**Task statement**
Put every line of the items below into a Markdown table with the columns Row and Text, where Row holds a running number and Text holds the line. Leave out blank lines.

**Data entries**
****************

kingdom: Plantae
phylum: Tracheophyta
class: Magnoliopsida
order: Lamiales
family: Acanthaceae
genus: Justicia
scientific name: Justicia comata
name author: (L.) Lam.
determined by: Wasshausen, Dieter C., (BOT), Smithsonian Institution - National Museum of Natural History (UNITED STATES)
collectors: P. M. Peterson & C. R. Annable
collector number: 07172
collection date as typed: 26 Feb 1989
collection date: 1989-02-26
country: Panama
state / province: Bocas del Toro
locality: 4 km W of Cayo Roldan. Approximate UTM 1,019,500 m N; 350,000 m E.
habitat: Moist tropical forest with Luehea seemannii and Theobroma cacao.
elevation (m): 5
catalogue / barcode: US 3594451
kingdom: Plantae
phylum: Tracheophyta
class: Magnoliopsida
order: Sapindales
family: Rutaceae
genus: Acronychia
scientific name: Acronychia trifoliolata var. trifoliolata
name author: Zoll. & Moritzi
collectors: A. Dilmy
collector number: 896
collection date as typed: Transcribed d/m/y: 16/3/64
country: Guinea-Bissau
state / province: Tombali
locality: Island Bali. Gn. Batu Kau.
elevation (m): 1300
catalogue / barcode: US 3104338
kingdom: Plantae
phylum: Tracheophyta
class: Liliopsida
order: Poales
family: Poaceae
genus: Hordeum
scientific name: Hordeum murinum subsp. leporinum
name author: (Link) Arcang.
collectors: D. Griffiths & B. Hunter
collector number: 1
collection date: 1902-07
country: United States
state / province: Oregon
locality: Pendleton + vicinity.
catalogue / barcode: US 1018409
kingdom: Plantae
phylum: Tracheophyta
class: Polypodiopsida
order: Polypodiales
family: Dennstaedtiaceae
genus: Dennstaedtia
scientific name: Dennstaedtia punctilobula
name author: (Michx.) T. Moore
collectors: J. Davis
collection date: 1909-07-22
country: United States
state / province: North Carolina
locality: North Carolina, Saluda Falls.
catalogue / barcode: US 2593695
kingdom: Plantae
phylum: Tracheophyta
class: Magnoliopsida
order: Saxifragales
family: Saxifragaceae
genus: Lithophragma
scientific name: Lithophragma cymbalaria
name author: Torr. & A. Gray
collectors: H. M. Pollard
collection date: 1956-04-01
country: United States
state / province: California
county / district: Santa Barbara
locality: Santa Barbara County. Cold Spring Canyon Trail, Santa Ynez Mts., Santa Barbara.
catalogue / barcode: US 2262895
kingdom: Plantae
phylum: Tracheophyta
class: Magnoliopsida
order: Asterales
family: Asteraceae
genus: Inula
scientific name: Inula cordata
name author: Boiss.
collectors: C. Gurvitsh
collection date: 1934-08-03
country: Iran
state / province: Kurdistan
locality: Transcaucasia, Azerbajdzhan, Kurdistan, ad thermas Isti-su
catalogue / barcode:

****************

**Exercise answer**
| Row | Text |
|---|---|
| 1 | kingdom: Plantae |
| 2 | phylum: Tracheophyta |
| 3 | class: Magnoliopsida |
| 4 | order: Lamiales |
| 5 | family: Acanthaceae |
| 6 | genus: Justicia |
| 7 | scientific name: Justicia comata |
| 8 | name author: (L.) Lam. |
| 9 | determined by: Wasshausen, Dieter C., (BOT), Smithsonian Institution - National Museum of Natural History (UNITED STATES) |
| 10 | collectors: P. M. Peterson & C. R. Annable |
| 11 | collector number: 07172 |
| 12 | collection date as typed: 26 Feb 1989 |
| 13 | collection date: 1989-02-26 |
| 14 | country: Panama |
| 15 | state / province: Bocas del Toro |
| 16 | locality: 4 km W of Cayo Roldan. Approximate UTM 1,019,500 m N; 350,000 m E. |
| 17 | habitat: Moist tropical forest with Luehea seemannii and Theobroma cacao. |
| 18 | elevation (m): 5 |
| 19 | catalogue / barcode: US 3594451 |
| 20 | kingdom: Plantae |
| 21 | phylum: Tracheophyta |
| 22 | class: Magnoliopsida |
| 23 | order: Sapindales |
| 24 | family: Rutaceae |
| 25 | genus: Acronychia |
| 26 | scientific name: Acronychia trifoliolata var. trifoliolata |
| 27 | name author: Zoll. & Moritzi |
| 28 | collectors: A. Dilmy |
| 29 | collector number: 896 |
| 30 | collection date as typed: Transcribed d/m/y: 16/3/64 |
| 31 | country: Guinea-Bissau |
| 32 | state / province: Tombali |
| 33 | locality: Island Bali. Gn. Batu Kau. |
| 34 | elevation (m): 1300 |
| 35 | catalogue / barcode: US 3104338 |
| 36 | kingdom: Plantae |
| 37 | phylum: Tracheophyta |
| 38 | class: Liliopsida |
| 39 | order: Poales |
| 40 | family: Poaceae |
| 41 | genus: Hordeum |
| 42 | scientific name: Hordeum murinum subsp. leporinum |
| 43 | name author: (Link) Arcang. |
| 44 | collectors: D. Griffiths & B. Hunter |
| 45 | collector number: 1 |
| 46 | collection date: 1902-07 |
| 47 | country: United States |
| 48 | state / province: Oregon |
| 49 | locality: Pendleton + vicinity. |
| 50 | catalogue / barcode: US 1018409 |
| 51 | kingdom: Plantae |
| 52 | phylum: Tracheophyta |
| 53 | class: Polypodiopsida |
| 54 | order: Polypodiales |
| 55 | family: Dennstaedtiaceae |
| 56 | genus: Dennstaedtia |
| 57 | scientific name: Dennstaedtia punctilobula |
| 58 | name author: (Michx.) T. Moore |
| 59 | collectors: J. Davis |
| 60 | collection date: 1909-07-22 |
| 61 | country: United States |
| 62 | state / province: North Carolina |
| 63 | locality: North Carolina, Saluda Falls. |
| 64 | catalogue / barcode: US 2593695 |
| 65 | kingdom: Plantae |
| 66 | phylum: Tracheophyta |
| 67 | class: Magnoliopsida |
| 68 | order: Saxifragales |
| 69 | family: Saxifragaceae |
| 70 | genus: Lithophragma |
| 71 | scientific name: Lithophragma cymbalaria |
| 72 | name author: Torr. & A. Gray |
| 73 | collectors: H. M. Pollard |
| 74 | collection date: 1956-04-01 |
| 75 | country: United States |
| 76 | state / province: California |
| 77 | county / district: Santa Barbara |
| 78 | locality: Santa Barbara County. Cold Spring Canyon Trail, Santa Ynez Mts., Santa Barbara. |
| 79 | catalogue / barcode: US 2262895 |
| 80 | kingdom: Plantae |
| 81 | phylum: Tracheophyta |
| 82 | class: Magnoliopsida |
| 83 | order: Asterales |
| 84 | family: Asteraceae |
| 85 | genus: Inula |
| 86 | scientific name: Inula cordata |
| 87 | name author: Boiss. |
| 88 | collectors: C. Gurvitsh |
| 89 | collection date: 1934-08-03 |
| 90 | country: Iran |
| 91 | state / province: Kurdistan |
| 92 | locality: Transcaucasia, Azerbajdzhan, Kurdistan, ad thermas Isti-su |
| 93 | catalogue / barcode: |